Sinn Fein Youth staged simultaneous pickets on Saturday 25 July calling for the disbandment of the RUC outside the Springfield Road RUC Barracks in West Belfast and the Oldpark Barracks in the north of the city.

SFY spokesperson Aidan Ferguson said, ``We have organised these protests to highlight the ongoing campaign of harassment by the RUC against young nationalists throughout Belfast. Despite the Good Friday document and the setting up of the Assembly, harassment continues to be a daily reality for young people in Belfast. We want this to stop immediately.''

Ferguson concluded ``The Good Friday document and the institutions it involves are meant to be about creating a better society for us all. How can we as young republicans have confidence in those institutions if our experience is one of state sponsored harassment and violence. It is time the RUC were disbanded and the Assembly set about creating a democratic, accountable, non violent and community led policing service.''

As part of their ongoing campaign, SFY have sent 1,200 signatures, in two batches, to the office of Adam Ingram calling for the disbandment of the RUC. In a letter addressed to the security minister, Adam Ingram, SFY national organiser Eoin O'Broin said ``the recent behaviour of the RUC has reached new levels of unacceptability. Despite the Good Friday document, despite the Assembly and despite our support for the current political process we continue to be victims of intimidation, abuse and harassment. Adam Ingram, as a minister for security, is directly responsible for this, only he has the power to ensure it stops. We are calling for a meeting with him to make our demands quite clear. We want an to end harassment, we want an end to intimidation, we want an end to the RUC.''

 

Movement on prisoners essential, say SFY



Members of the newly formed Dublin North East Sinn Féin Youth cumann held a very well attended protest for the release of political prisoners in Donaghmede this week.

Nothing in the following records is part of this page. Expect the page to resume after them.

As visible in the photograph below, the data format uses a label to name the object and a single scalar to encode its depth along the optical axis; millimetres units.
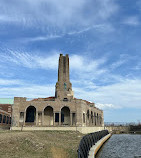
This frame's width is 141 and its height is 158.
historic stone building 41750
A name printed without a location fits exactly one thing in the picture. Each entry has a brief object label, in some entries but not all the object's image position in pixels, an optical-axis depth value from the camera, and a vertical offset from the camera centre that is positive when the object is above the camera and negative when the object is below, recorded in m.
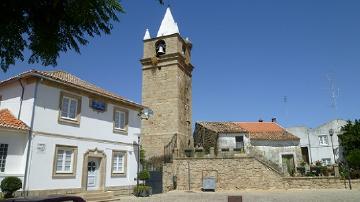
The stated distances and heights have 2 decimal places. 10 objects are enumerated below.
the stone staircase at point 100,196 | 17.85 -1.48
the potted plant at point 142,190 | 21.36 -1.34
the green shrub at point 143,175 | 22.67 -0.40
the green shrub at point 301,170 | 29.35 -0.07
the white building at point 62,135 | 15.77 +1.81
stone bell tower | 33.34 +8.21
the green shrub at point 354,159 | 29.15 +0.84
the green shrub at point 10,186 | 14.30 -0.71
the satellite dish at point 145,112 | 23.86 +4.03
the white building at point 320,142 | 39.78 +3.28
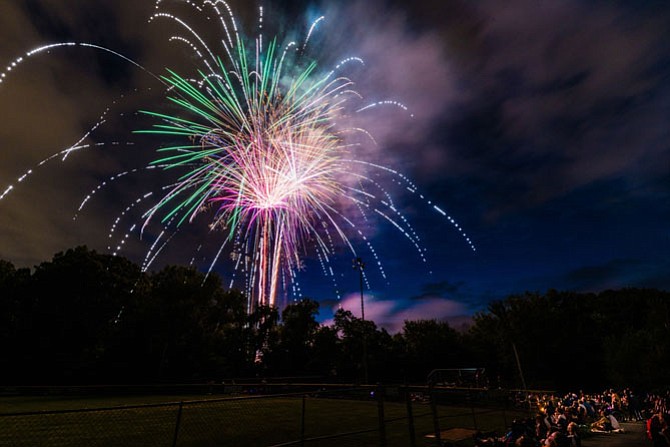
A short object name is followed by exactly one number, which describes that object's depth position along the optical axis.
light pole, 36.66
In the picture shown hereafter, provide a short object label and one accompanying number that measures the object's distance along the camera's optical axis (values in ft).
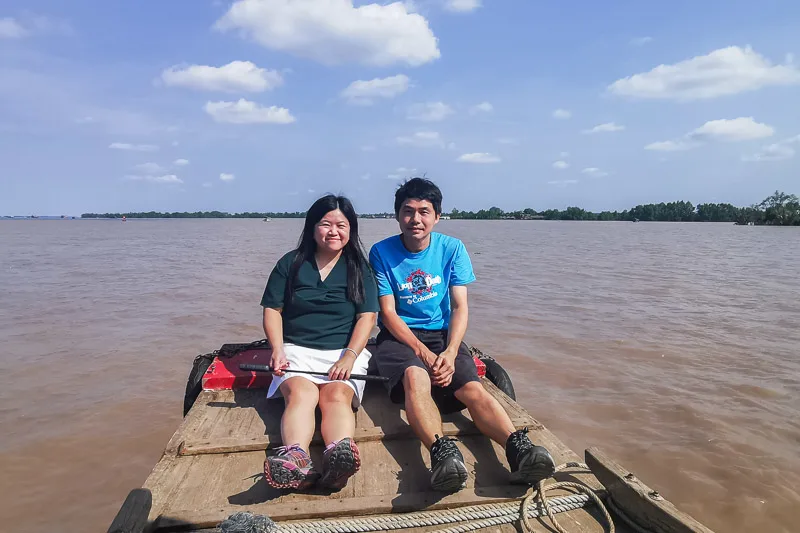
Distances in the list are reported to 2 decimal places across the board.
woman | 9.93
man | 9.20
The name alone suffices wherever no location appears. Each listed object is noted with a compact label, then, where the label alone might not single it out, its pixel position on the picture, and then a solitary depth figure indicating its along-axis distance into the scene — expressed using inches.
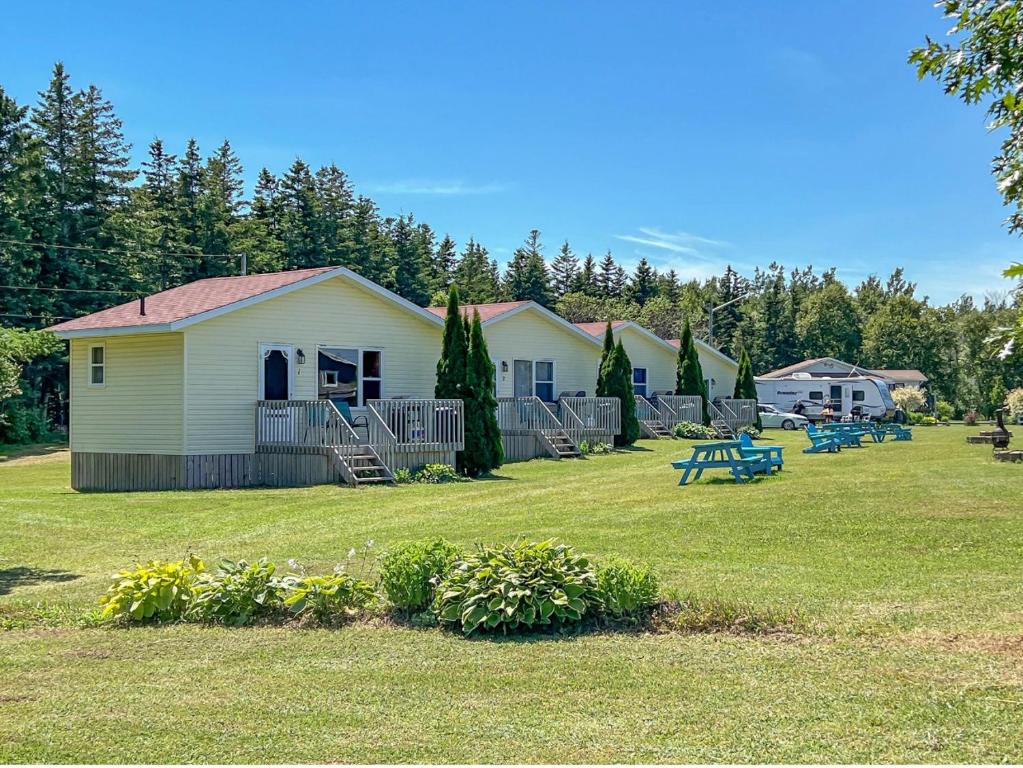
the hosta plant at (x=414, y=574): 293.9
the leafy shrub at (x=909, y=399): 2003.0
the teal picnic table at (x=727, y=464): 655.8
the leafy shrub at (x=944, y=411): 2085.1
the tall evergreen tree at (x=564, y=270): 3344.0
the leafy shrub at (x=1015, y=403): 1473.4
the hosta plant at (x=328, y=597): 299.4
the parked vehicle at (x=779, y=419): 1739.9
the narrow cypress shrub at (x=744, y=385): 1513.3
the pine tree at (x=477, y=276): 2785.4
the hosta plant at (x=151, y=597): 305.3
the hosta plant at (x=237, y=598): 303.1
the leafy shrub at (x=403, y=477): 756.4
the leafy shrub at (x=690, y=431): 1305.4
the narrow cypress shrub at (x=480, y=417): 828.6
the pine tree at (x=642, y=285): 3235.7
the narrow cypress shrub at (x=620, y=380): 1198.3
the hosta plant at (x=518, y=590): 275.4
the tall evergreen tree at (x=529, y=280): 2723.9
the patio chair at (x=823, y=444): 978.7
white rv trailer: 1930.4
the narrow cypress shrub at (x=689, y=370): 1396.4
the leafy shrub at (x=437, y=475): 773.3
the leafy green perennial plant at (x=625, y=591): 282.0
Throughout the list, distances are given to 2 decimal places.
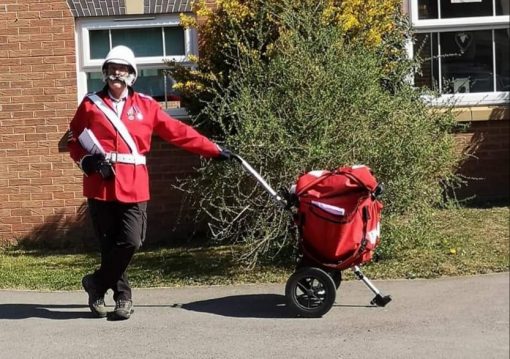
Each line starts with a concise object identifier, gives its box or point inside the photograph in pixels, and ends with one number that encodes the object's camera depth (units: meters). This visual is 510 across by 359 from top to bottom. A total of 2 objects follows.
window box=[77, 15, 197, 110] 8.88
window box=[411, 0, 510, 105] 9.23
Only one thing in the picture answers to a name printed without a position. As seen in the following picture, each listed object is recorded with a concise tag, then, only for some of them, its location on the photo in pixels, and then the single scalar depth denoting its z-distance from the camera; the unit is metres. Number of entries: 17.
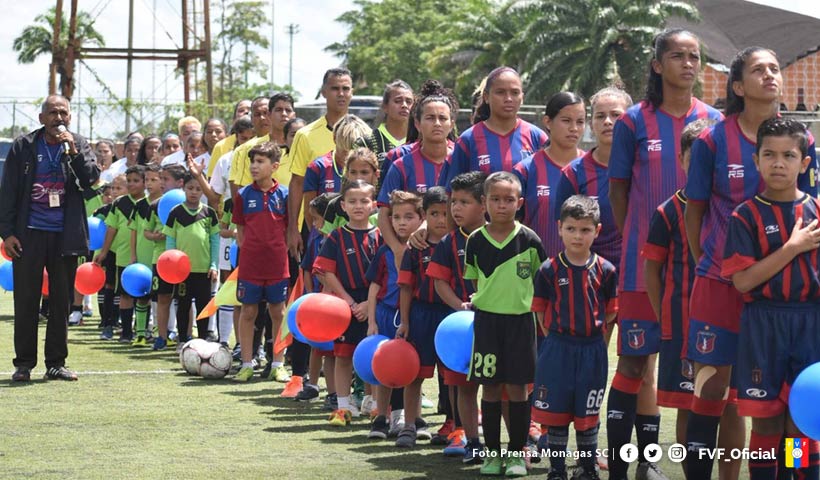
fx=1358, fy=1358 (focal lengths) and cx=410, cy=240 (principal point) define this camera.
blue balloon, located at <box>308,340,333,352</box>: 9.48
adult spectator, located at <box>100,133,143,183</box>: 17.19
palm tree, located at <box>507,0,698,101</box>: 48.41
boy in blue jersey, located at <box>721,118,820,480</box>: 5.37
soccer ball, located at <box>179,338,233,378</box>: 11.19
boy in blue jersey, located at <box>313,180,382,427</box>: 9.02
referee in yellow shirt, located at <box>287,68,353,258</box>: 10.75
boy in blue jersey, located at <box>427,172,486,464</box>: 7.35
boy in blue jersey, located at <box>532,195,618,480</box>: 6.48
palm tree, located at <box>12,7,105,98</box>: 75.72
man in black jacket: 10.82
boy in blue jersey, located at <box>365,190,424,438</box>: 8.23
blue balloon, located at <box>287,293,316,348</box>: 9.06
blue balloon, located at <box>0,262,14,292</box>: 15.53
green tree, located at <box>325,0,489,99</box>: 68.31
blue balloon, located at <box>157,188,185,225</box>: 13.84
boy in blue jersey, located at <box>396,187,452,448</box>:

Local SFY member Mick Webster said that the importance of the protest was paramount at the moment, while conditions for many prisoners have not changed in recent times despite the goodwill generated by political developments.

Citing the lack of movement by British Home Secretary Jack Straw on the the repatriation of Patrick Kelly and James Murphy, who applied for transfer back to Ireland in January and had those applications approved by the Dublin Government in May, Mick commented that ``prisoners of war must be treated as such and in the current political climate Jack Straw's unwillingness to move on the issue contravenes everything that is happening''.

The predicament of another prisoner held in England, Séamus McArdle was also highlighted at the picket. Paul O'Connell of SFY said that his detention in a Special Secure Unit in Belmarsh was ``inhumane and unjust and this has also been the line taken by Amnesty International''.